### Instructions to follow
Below, locate the line that contains "ring tip: (281, 182)". Repeat exactly from that line to the line that contains "pinky mcp: (1208, 862)", inclusive, leaving out the pictures.
────────────────
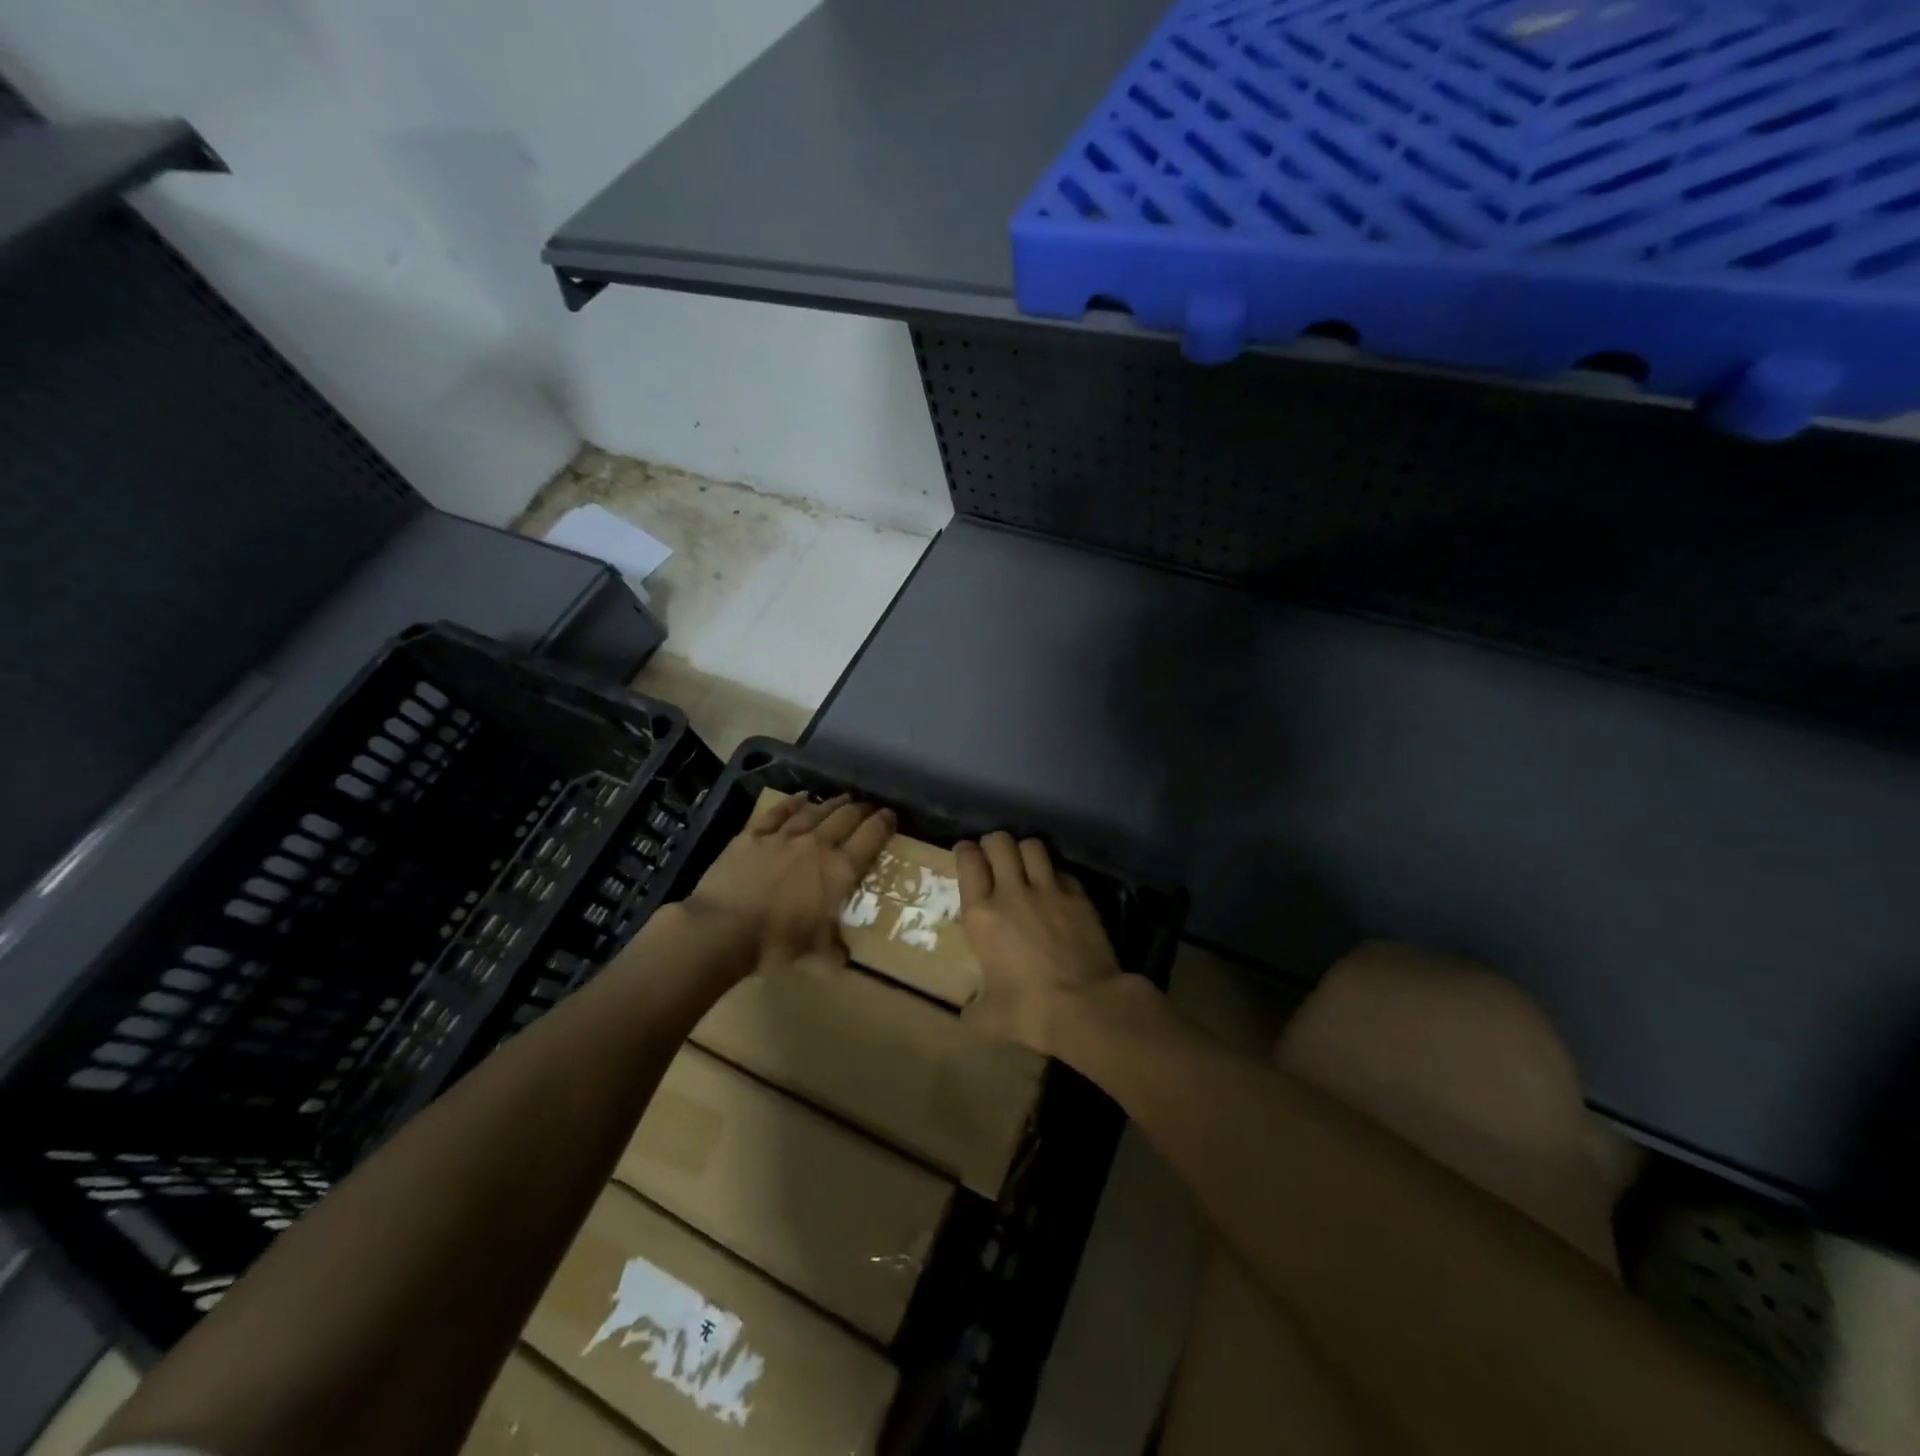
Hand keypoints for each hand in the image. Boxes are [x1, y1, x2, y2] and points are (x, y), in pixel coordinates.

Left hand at [684, 793, 894, 979]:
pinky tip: (801, 796)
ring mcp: (784, 836)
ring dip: (832, 803)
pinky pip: (778, 812)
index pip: (870, 839)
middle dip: (861, 809)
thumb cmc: (776, 943)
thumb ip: (834, 952)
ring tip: (843, 798)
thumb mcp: (815, 955)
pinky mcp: (754, 835)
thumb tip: (842, 958)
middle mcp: (817, 845)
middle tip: (868, 807)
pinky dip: (793, 802)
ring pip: (815, 811)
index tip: (890, 816)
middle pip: (845, 818)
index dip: (884, 824)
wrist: (724, 928)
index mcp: (839, 871)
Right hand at [955, 831, 1124, 1053]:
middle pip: (1000, 842)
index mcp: (982, 915)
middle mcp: (1012, 892)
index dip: (966, 851)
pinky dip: (1055, 873)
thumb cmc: (1029, 1011)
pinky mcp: (1079, 895)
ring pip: (1033, 845)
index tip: (967, 854)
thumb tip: (970, 1013)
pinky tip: (1056, 887)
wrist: (1086, 1007)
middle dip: (994, 843)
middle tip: (994, 856)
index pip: (968, 861)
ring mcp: (1049, 889)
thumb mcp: (988, 1018)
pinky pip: (1062, 870)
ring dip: (1025, 850)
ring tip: (1025, 863)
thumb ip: (973, 1008)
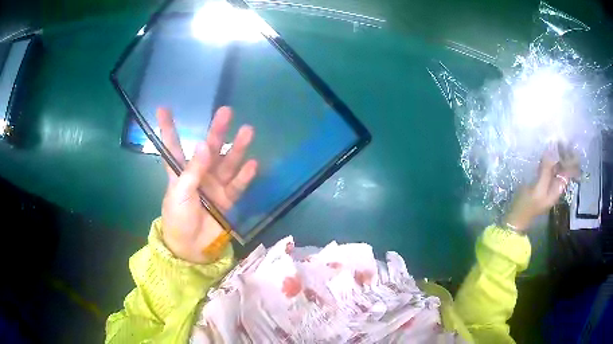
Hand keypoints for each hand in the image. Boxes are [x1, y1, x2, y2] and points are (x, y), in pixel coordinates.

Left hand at [157, 107, 257, 263]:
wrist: (191, 247)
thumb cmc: (178, 218)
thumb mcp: (180, 193)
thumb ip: (193, 170)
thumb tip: (204, 144)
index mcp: (180, 171)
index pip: (172, 145)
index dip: (168, 127)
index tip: (163, 108)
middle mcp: (199, 174)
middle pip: (209, 148)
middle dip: (217, 131)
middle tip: (226, 111)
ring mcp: (215, 186)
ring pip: (228, 163)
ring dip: (237, 148)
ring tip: (248, 131)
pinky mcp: (228, 199)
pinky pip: (238, 185)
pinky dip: (245, 176)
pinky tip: (253, 165)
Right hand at [504, 147, 579, 232]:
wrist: (515, 218)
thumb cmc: (527, 206)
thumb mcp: (537, 189)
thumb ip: (546, 170)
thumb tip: (552, 148)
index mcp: (558, 187)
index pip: (569, 170)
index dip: (571, 157)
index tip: (568, 143)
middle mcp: (556, 184)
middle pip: (564, 166)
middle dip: (564, 153)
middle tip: (559, 138)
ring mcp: (548, 182)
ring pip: (556, 165)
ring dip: (556, 154)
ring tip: (553, 140)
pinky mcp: (540, 180)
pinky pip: (548, 166)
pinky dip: (549, 158)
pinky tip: (545, 151)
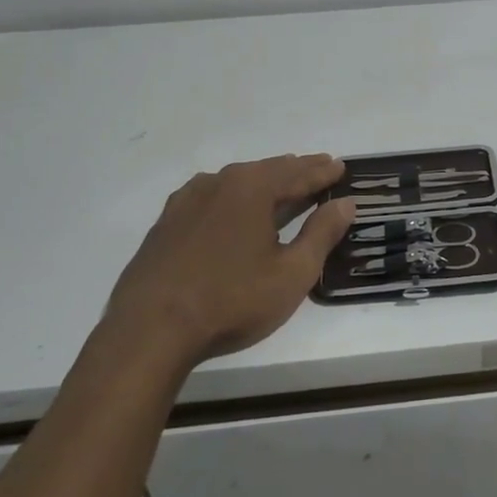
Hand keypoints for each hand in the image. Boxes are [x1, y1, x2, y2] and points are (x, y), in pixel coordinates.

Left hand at [97, 154, 356, 374]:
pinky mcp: (166, 223)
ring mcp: (187, 201)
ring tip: (281, 182)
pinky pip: (210, 197)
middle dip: (296, 170)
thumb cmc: (232, 301)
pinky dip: (231, 196)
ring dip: (263, 180)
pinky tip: (230, 205)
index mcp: (252, 188)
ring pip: (235, 181)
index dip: (323, 172)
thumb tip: (345, 203)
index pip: (298, 173)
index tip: (341, 167)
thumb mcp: (292, 273)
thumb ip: (322, 233)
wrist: (150, 330)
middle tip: (319, 168)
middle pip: (267, 171)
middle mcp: (219, 183)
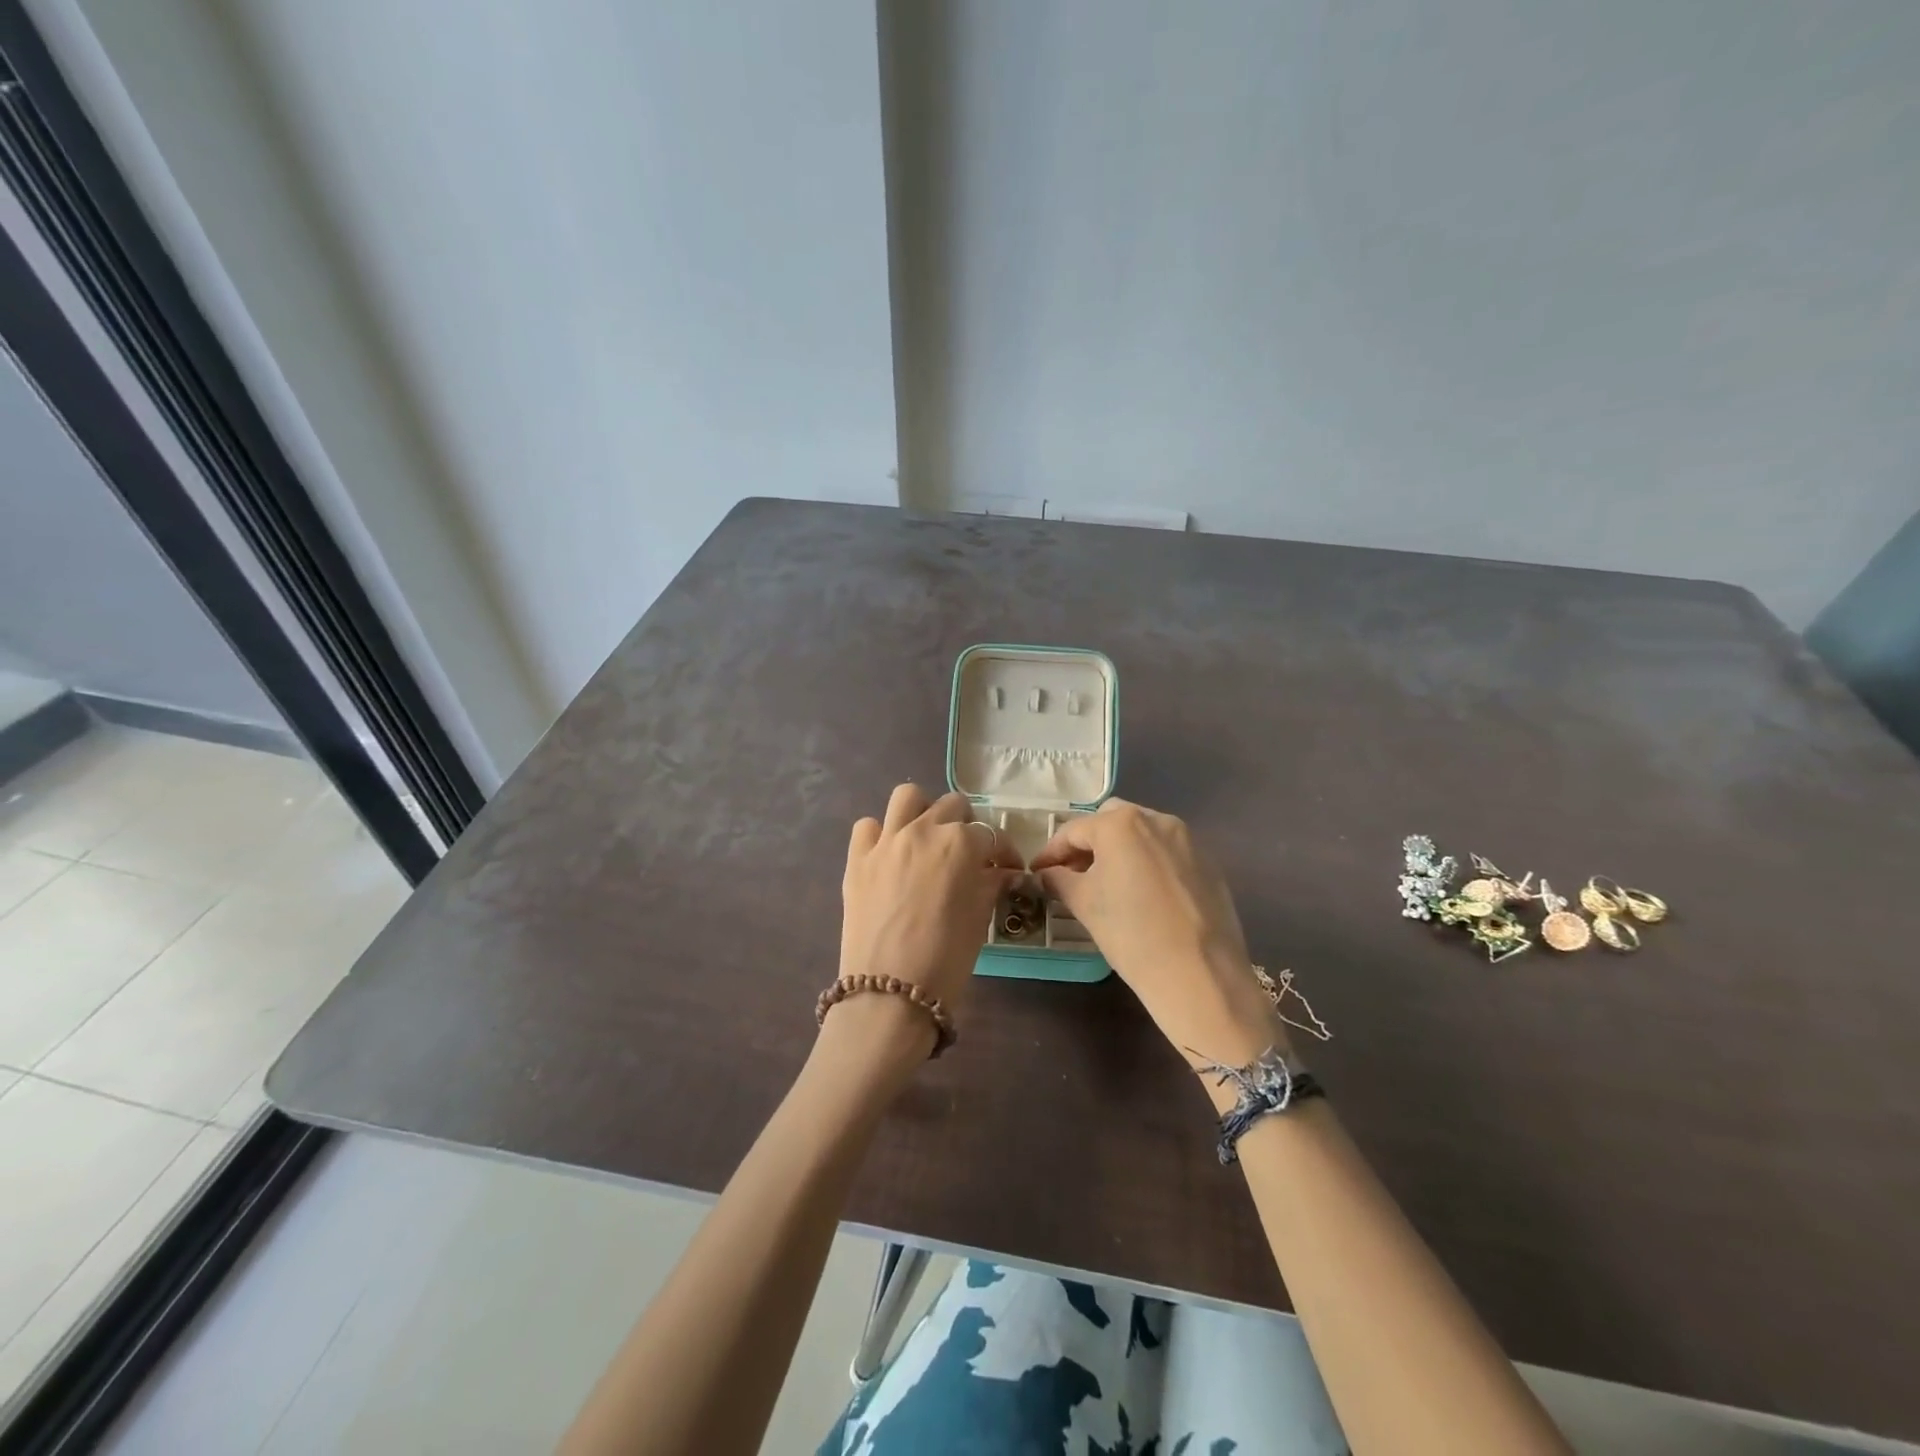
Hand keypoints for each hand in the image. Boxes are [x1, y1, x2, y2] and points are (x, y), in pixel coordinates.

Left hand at [840, 784, 1020, 1011]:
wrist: (889, 993)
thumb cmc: (946, 959)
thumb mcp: (980, 919)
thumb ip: (992, 884)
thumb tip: (1005, 873)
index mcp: (960, 844)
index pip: (991, 835)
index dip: (1004, 852)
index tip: (1008, 870)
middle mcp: (922, 830)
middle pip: (952, 807)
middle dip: (967, 827)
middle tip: (970, 856)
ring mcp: (885, 841)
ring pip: (907, 798)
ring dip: (923, 812)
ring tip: (929, 839)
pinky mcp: (856, 859)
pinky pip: (868, 826)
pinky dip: (881, 834)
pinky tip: (890, 857)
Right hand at [1031, 800, 1284, 1069]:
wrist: (1200, 975)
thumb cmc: (1131, 934)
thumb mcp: (1084, 905)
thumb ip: (1059, 880)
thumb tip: (1047, 874)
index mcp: (1121, 824)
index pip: (1073, 831)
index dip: (1051, 852)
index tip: (1038, 872)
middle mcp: (1156, 820)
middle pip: (1110, 821)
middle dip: (1088, 843)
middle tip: (1073, 873)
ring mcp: (1187, 839)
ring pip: (1142, 834)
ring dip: (1119, 850)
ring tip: (1107, 883)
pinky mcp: (1208, 862)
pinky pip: (1167, 852)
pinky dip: (1147, 863)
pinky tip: (1142, 894)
────────────────
### Solution
ring tip: (281, 182)
pinky pip: (210, 197)
middle dip: (296, 170)
thumb cmc: (232, 301)
pinky dip: (231, 196)
ring dip: (263, 180)
pinky tip: (230, 205)
index mcp: (252, 188)
ring pip: (235, 181)
index dip: (323, 172)
thumb tip: (345, 203)
index pip: (298, 173)
index tip: (341, 167)
thumb mcp: (292, 273)
thumb ip: (322, 233)
wrist: (150, 330)
middle tip: (319, 168)
middle pip: (267, 171)
middle mcp: (219, 183)
Hand keypoints for each hand in the image. Boxes are [x1, y1, x2, y2] and points are (x, y), in pixel coordinates.

Left hand at [840, 784, 1020, 1011]:
wrist: (889, 993)
thumb cmc: (946, 959)
thumb mcp: (980, 919)
thumb ip: (992, 884)
thumb tip: (1005, 873)
index mcp: (960, 844)
index pip: (991, 835)
index dip: (1004, 852)
index tip: (1008, 870)
middle mcp: (922, 830)
middle pip: (952, 807)
middle dip: (967, 827)
middle tip: (970, 856)
ring mcp: (885, 841)
ring pip: (907, 798)
ring dip: (923, 812)
ring tip: (929, 839)
pinky mcp: (856, 859)
pinky pip: (868, 826)
pinky dip: (881, 834)
pinky tip: (890, 857)
Right hand at [1031, 800, 1284, 1069]:
wrist: (1200, 975)
thumb cmc: (1131, 934)
thumb mcp: (1084, 905)
thumb ip: (1059, 880)
thumb tip: (1047, 874)
index mcp: (1121, 824)
index pip: (1073, 831)
index dip: (1051, 852)
index tip: (1038, 872)
middle mcp: (1156, 820)
middle pip: (1110, 821)
middle dip: (1088, 843)
middle tip: (1073, 873)
ring mcp: (1187, 839)
ring pip: (1142, 834)
ring dip: (1119, 850)
ring tip: (1107, 883)
pinky mcp: (1208, 862)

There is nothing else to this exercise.